I explain to her how these sharp peaks and deep lows have the effect of listening to music on shuffle. At one point I while listening to The Clearing I thought that John Coltrane’s masterpiece A Love Supreme had come on the speakers but no, it was still her album. Whether solo or ensemble, Grimes’ songs are like a thread of communication carrying a transmission of sorts to your mind carving out visuals and setting a mood. “Yes. And I’m learning more everyday how visual my aesthetic sphere is. I’m a musician, so I seemingly express most of my experiences through sound. But there is a lot of visual woven into what I play,” she says. The best example of this on the album has to be “The Herald,” a behemoth of a song that traverses musical forms, contains a killer sax solo, and sets the template for her new musical direction.

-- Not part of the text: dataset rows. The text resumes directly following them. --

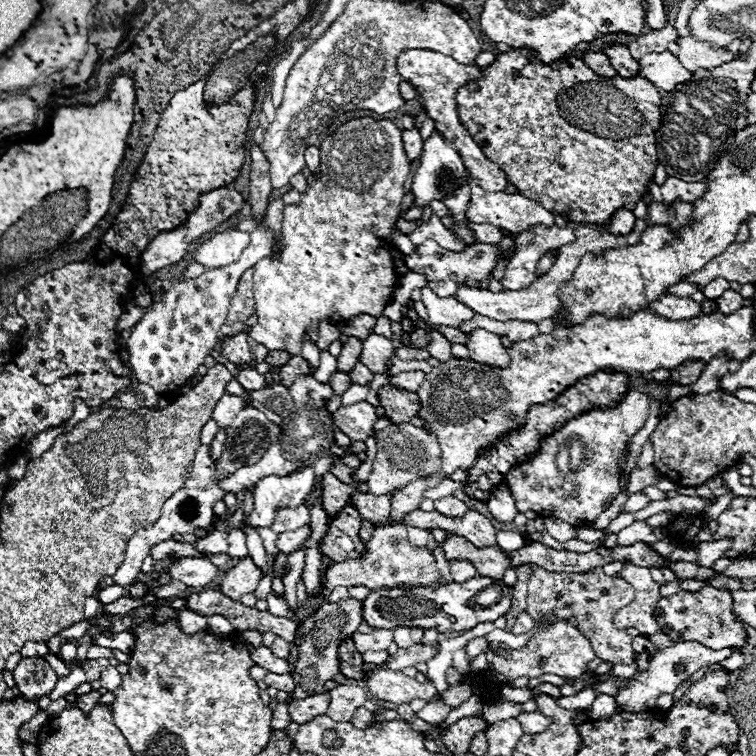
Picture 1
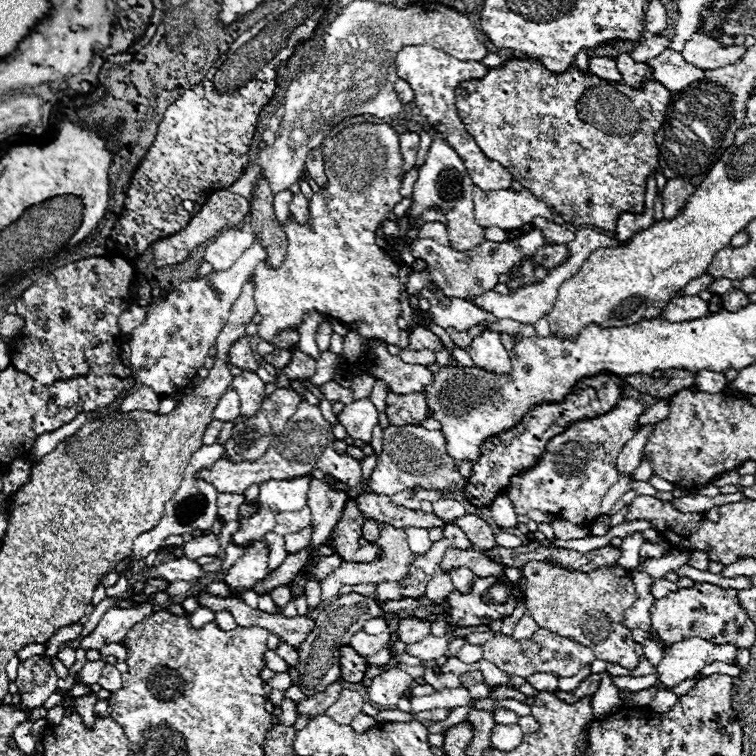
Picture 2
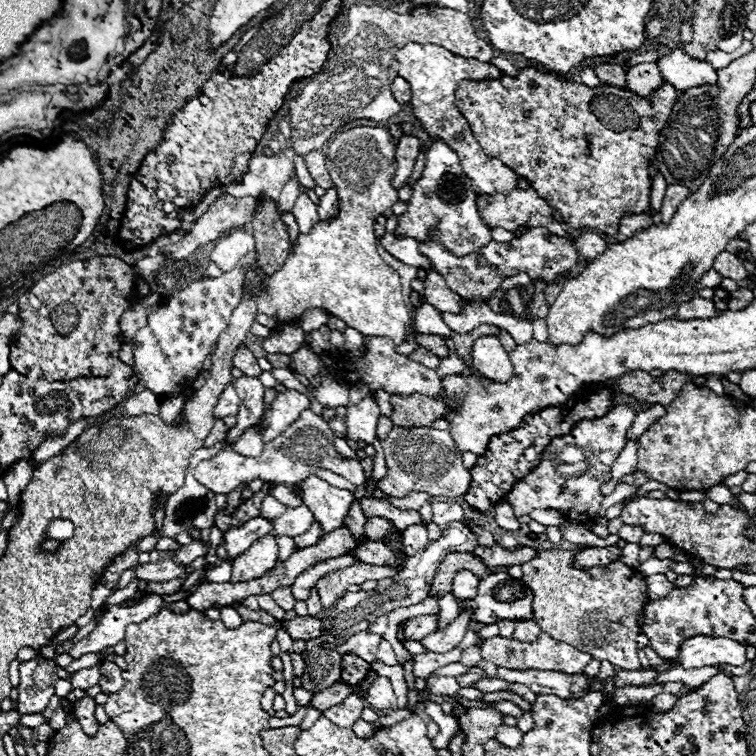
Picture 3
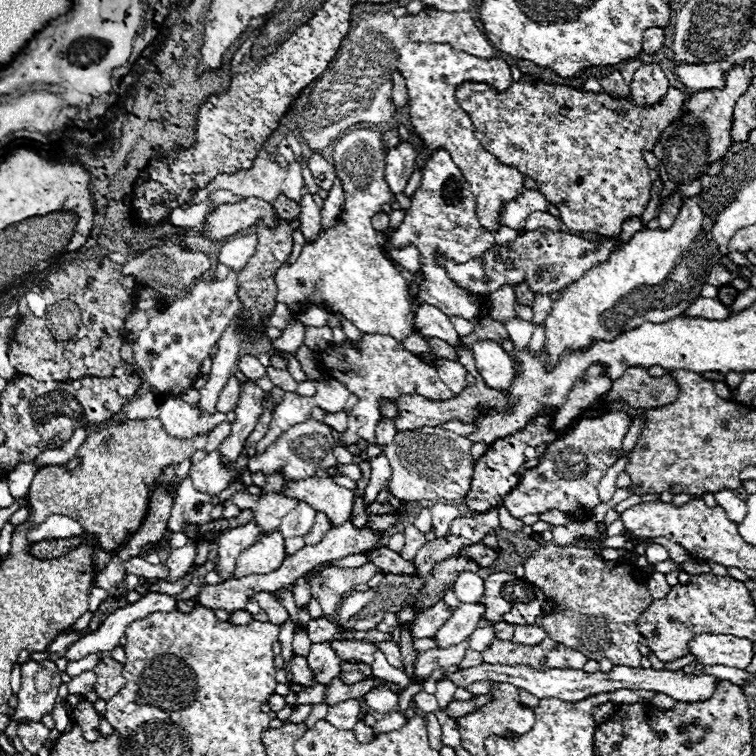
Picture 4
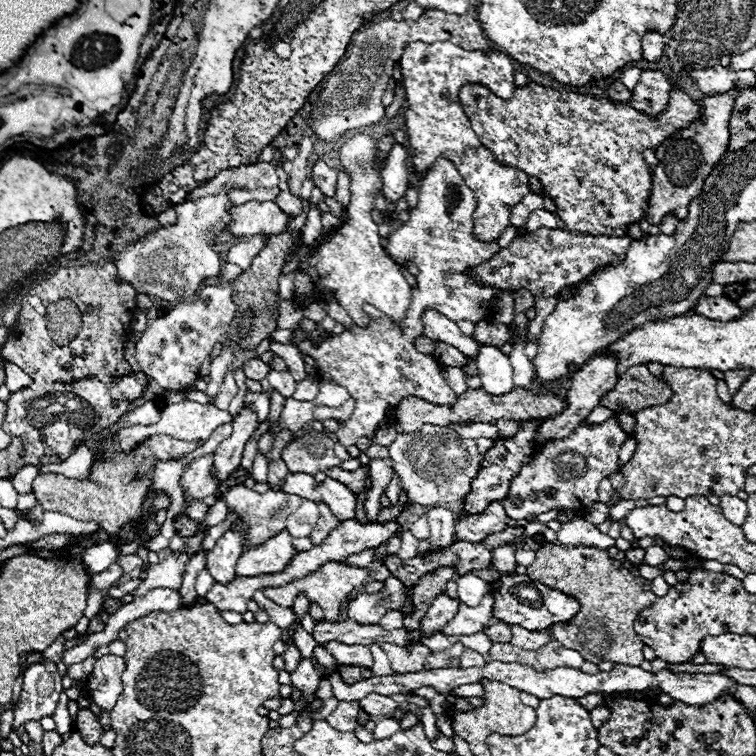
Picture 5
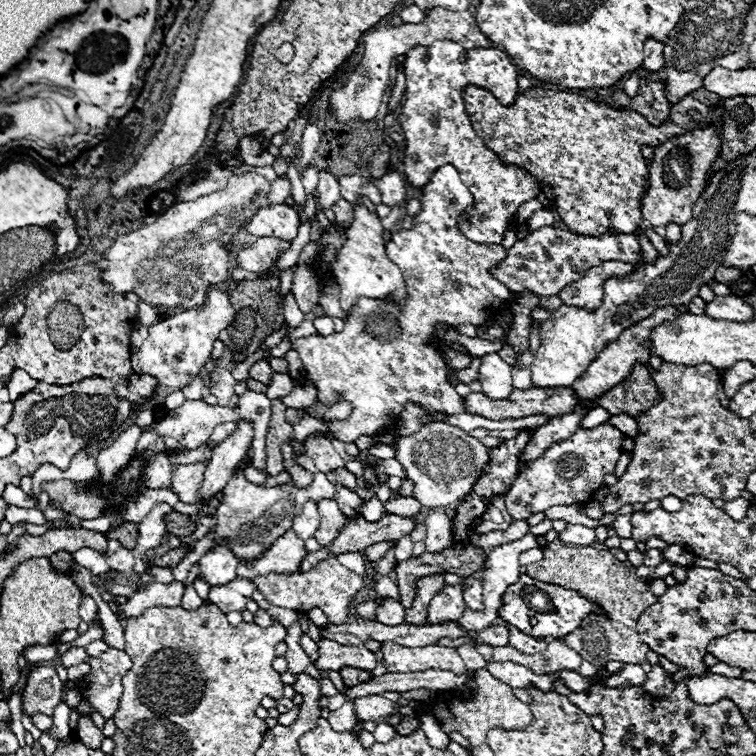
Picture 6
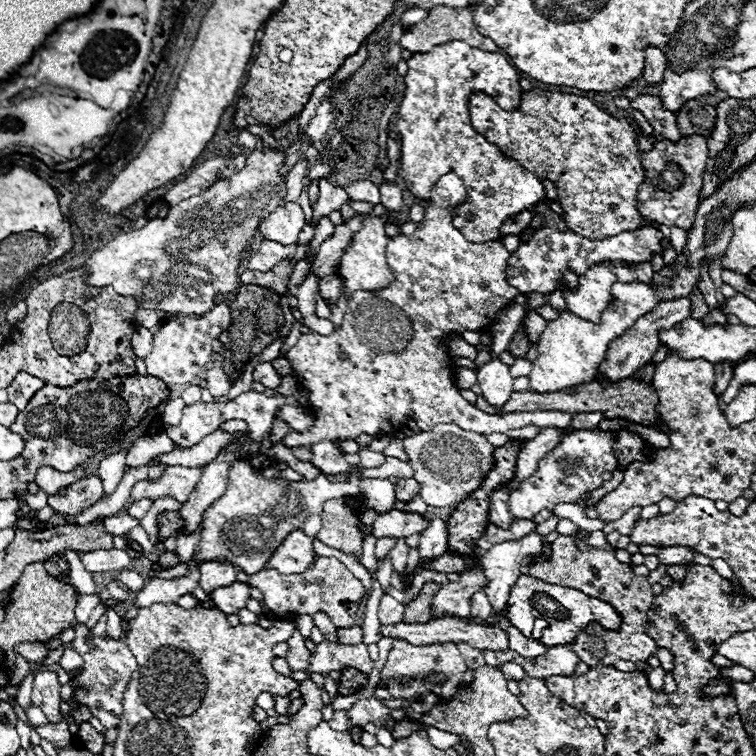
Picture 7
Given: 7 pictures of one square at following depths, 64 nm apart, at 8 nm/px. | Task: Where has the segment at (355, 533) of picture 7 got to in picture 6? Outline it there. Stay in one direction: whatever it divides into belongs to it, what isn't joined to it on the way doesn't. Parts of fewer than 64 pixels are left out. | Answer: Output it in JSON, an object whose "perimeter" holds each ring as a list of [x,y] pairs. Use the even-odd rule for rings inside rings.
{"perimeter":[[[336,500],[318,502],[318,510],[320,510],[320,528],[318,528],[318,534],[314,534],[314,538],[322,546],[330,546],[350,518],[340,512]]]}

The title track, “The Clearing,” combines the sublime playing style on Book of Leaves with her creative use of an ensemble performance. “I felt like it really does ask a lot of listeners to go there right away. It means you’re in the journey and once you’ve gone through that piece anything can happen. I didn’t have that piece right at the top of the record originally and now I think it was a great idea. I used to have ‘Further Foundation’ closer to the beginning. More of like ‘hey, welcome to this world.’ But actually it functions better like a recollection.”